Su modelo es la República Popular en Bicicleta. Más o menos recuerda a los paraísos marxista-leninistas de postguerra, si bien aquellos líderes leían a Gorki y a Cervantes. La Tirana de Hoxha, los obreros en bici, la ecológica plaza Skanderbeg sin autos. Un sueño, o paradigma, implementado con nocturnidad y alevosía (¿democracia para qué?) mientras permanecíamos confinados. Calles cortadas, bolardos en vías importantes y una total impunidad para ciclistas y patinadores, que, además de calles, invaden aceras. El peatón es hoy un insólito lumpen, atenazado por el régimen nuevo. De la ciudad de los prodigios a la ciudad idiota, así se escribe la historia.

Pero todo régimen impúdico encuentra su resistencia. Y los barceloneses, no obstante, seguimos siendo espíritus dionisíacos, dos mil años nos contemplan. Existen aún orgiásticos lugares donde resistir. Unos inmorales, otros igualmente burgueses. Es el caso del restaurante Bonanova, sito por allí arriba, donde la ciudad escala hacia el Sagrado Corazón de Jesús, Tibidabo. A menudo, con los restaurantes pasa como con las relaciones humanas y tecnológicas, al cabo del tiempo comienzan a salir aristas. No me ha ocurrido así, todavía, con el local de Adolfo y Carlos Herrero. Ofrece un bogavante imperial, azul borbónico que torna rojo al calor del fuego hispano, ardemos marmitones desde Felipe V, también Colau. Tradición familiar, primoroso cuidado de la cocina de mercado, los Herrero han comprado recientemente una isla de cocina que es como el Bugatti de esos quehaceres.
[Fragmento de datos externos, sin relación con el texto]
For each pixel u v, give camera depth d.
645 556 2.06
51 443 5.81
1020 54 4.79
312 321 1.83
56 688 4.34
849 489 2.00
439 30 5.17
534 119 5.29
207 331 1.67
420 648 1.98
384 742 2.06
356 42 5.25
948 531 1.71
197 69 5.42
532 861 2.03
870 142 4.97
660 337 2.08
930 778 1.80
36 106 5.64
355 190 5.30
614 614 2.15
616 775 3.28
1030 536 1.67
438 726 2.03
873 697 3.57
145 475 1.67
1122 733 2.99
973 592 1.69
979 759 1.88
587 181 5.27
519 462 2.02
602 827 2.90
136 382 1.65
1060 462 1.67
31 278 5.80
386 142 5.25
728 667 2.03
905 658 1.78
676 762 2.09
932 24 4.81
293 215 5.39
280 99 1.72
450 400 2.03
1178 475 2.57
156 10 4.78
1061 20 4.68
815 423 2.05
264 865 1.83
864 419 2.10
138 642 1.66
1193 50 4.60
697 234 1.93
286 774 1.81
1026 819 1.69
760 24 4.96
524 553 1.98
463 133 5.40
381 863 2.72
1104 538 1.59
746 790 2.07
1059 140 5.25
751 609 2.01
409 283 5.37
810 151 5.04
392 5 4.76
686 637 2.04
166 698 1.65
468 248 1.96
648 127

Formidable cosa, instrumento de acero con el que imprimir conocimiento y gusto, al fin cultura golosa, notable en el Bonanova. 

Post scriptum: El lunes vi un documental en Televisión Española sobre Ángel Pawlowsky (Rivera, Argentina, 1941), artista del espectáculo barcelonés ya retirado. Por ahí aparecieron Colita y Núria Ribó hablando de aquella Barcelona, compendio de gente extraordinaria, única y tal. El cuento barcelonés de siempre, la gauche divine de Sagarra, el Bocaccio y demás. Me calenté una miaja, y por aliviarme en la certeza llamé a una señora de Muntaner, muy vivida. Amiga de sus amigas -incluyo al sexo masculino-, le pregunté qué le parecía el documental: “¡Ay, qué gracia, el Pawlowsky! Pero cuánta imaginación!”